* _TASK PROMPT_:
Exclude the pictures and repeat all of the data exactly.

[Stored items from a collection]
┌──
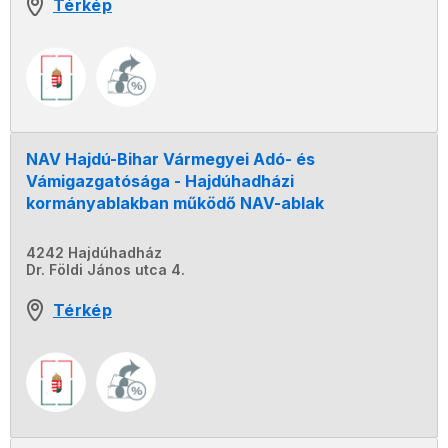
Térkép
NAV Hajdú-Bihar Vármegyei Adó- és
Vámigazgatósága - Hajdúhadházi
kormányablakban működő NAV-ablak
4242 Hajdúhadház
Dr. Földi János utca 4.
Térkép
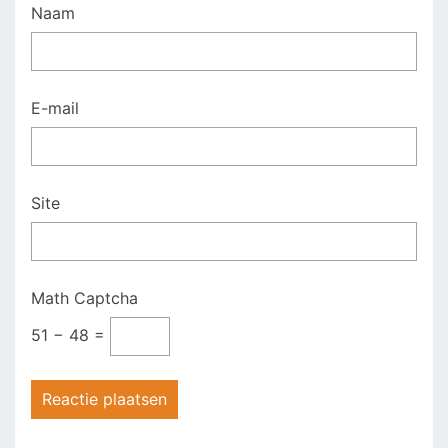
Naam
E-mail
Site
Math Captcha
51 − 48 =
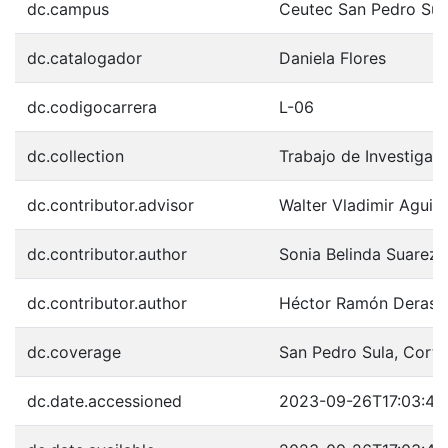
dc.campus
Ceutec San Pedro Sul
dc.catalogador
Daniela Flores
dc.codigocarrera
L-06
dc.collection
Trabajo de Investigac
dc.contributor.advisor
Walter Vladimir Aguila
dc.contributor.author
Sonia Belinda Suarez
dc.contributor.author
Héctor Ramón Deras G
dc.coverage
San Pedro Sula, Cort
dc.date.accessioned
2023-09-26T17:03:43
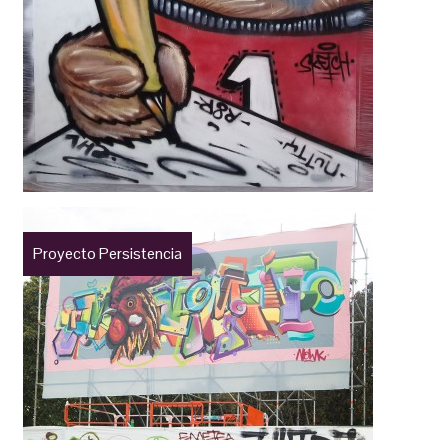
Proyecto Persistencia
└──
* _SOLVED PROBLEM_:
Térkép
NAV Hajdú-Bihar Vármegyei Adó- és
Vámigazgatósága - Hajdúhadházi
kormányablakban működő NAV-ablak
4242 Hajdúhadház
Dr. Földi János utca 4.
Térkép
Naam
E-mail
Site
Math Captcha
51 − 48 =
dc.campus
Ceutec San Pedro Sul
dc.catalogador
Daniela Flores
dc.codigocarrera
L-06
dc.collection
Trabajo de Investigac
dc.contributor.advisor
Walter Vladimir Aguila
dc.contributor.author
Sonia Belinda Suarez
dc.contributor.author
Héctor Ramón Deras G
dc.coverage
San Pedro Sula, Cort
dc.date.accessioned
2023-09-26T17:03:43
Proyecto Persistencia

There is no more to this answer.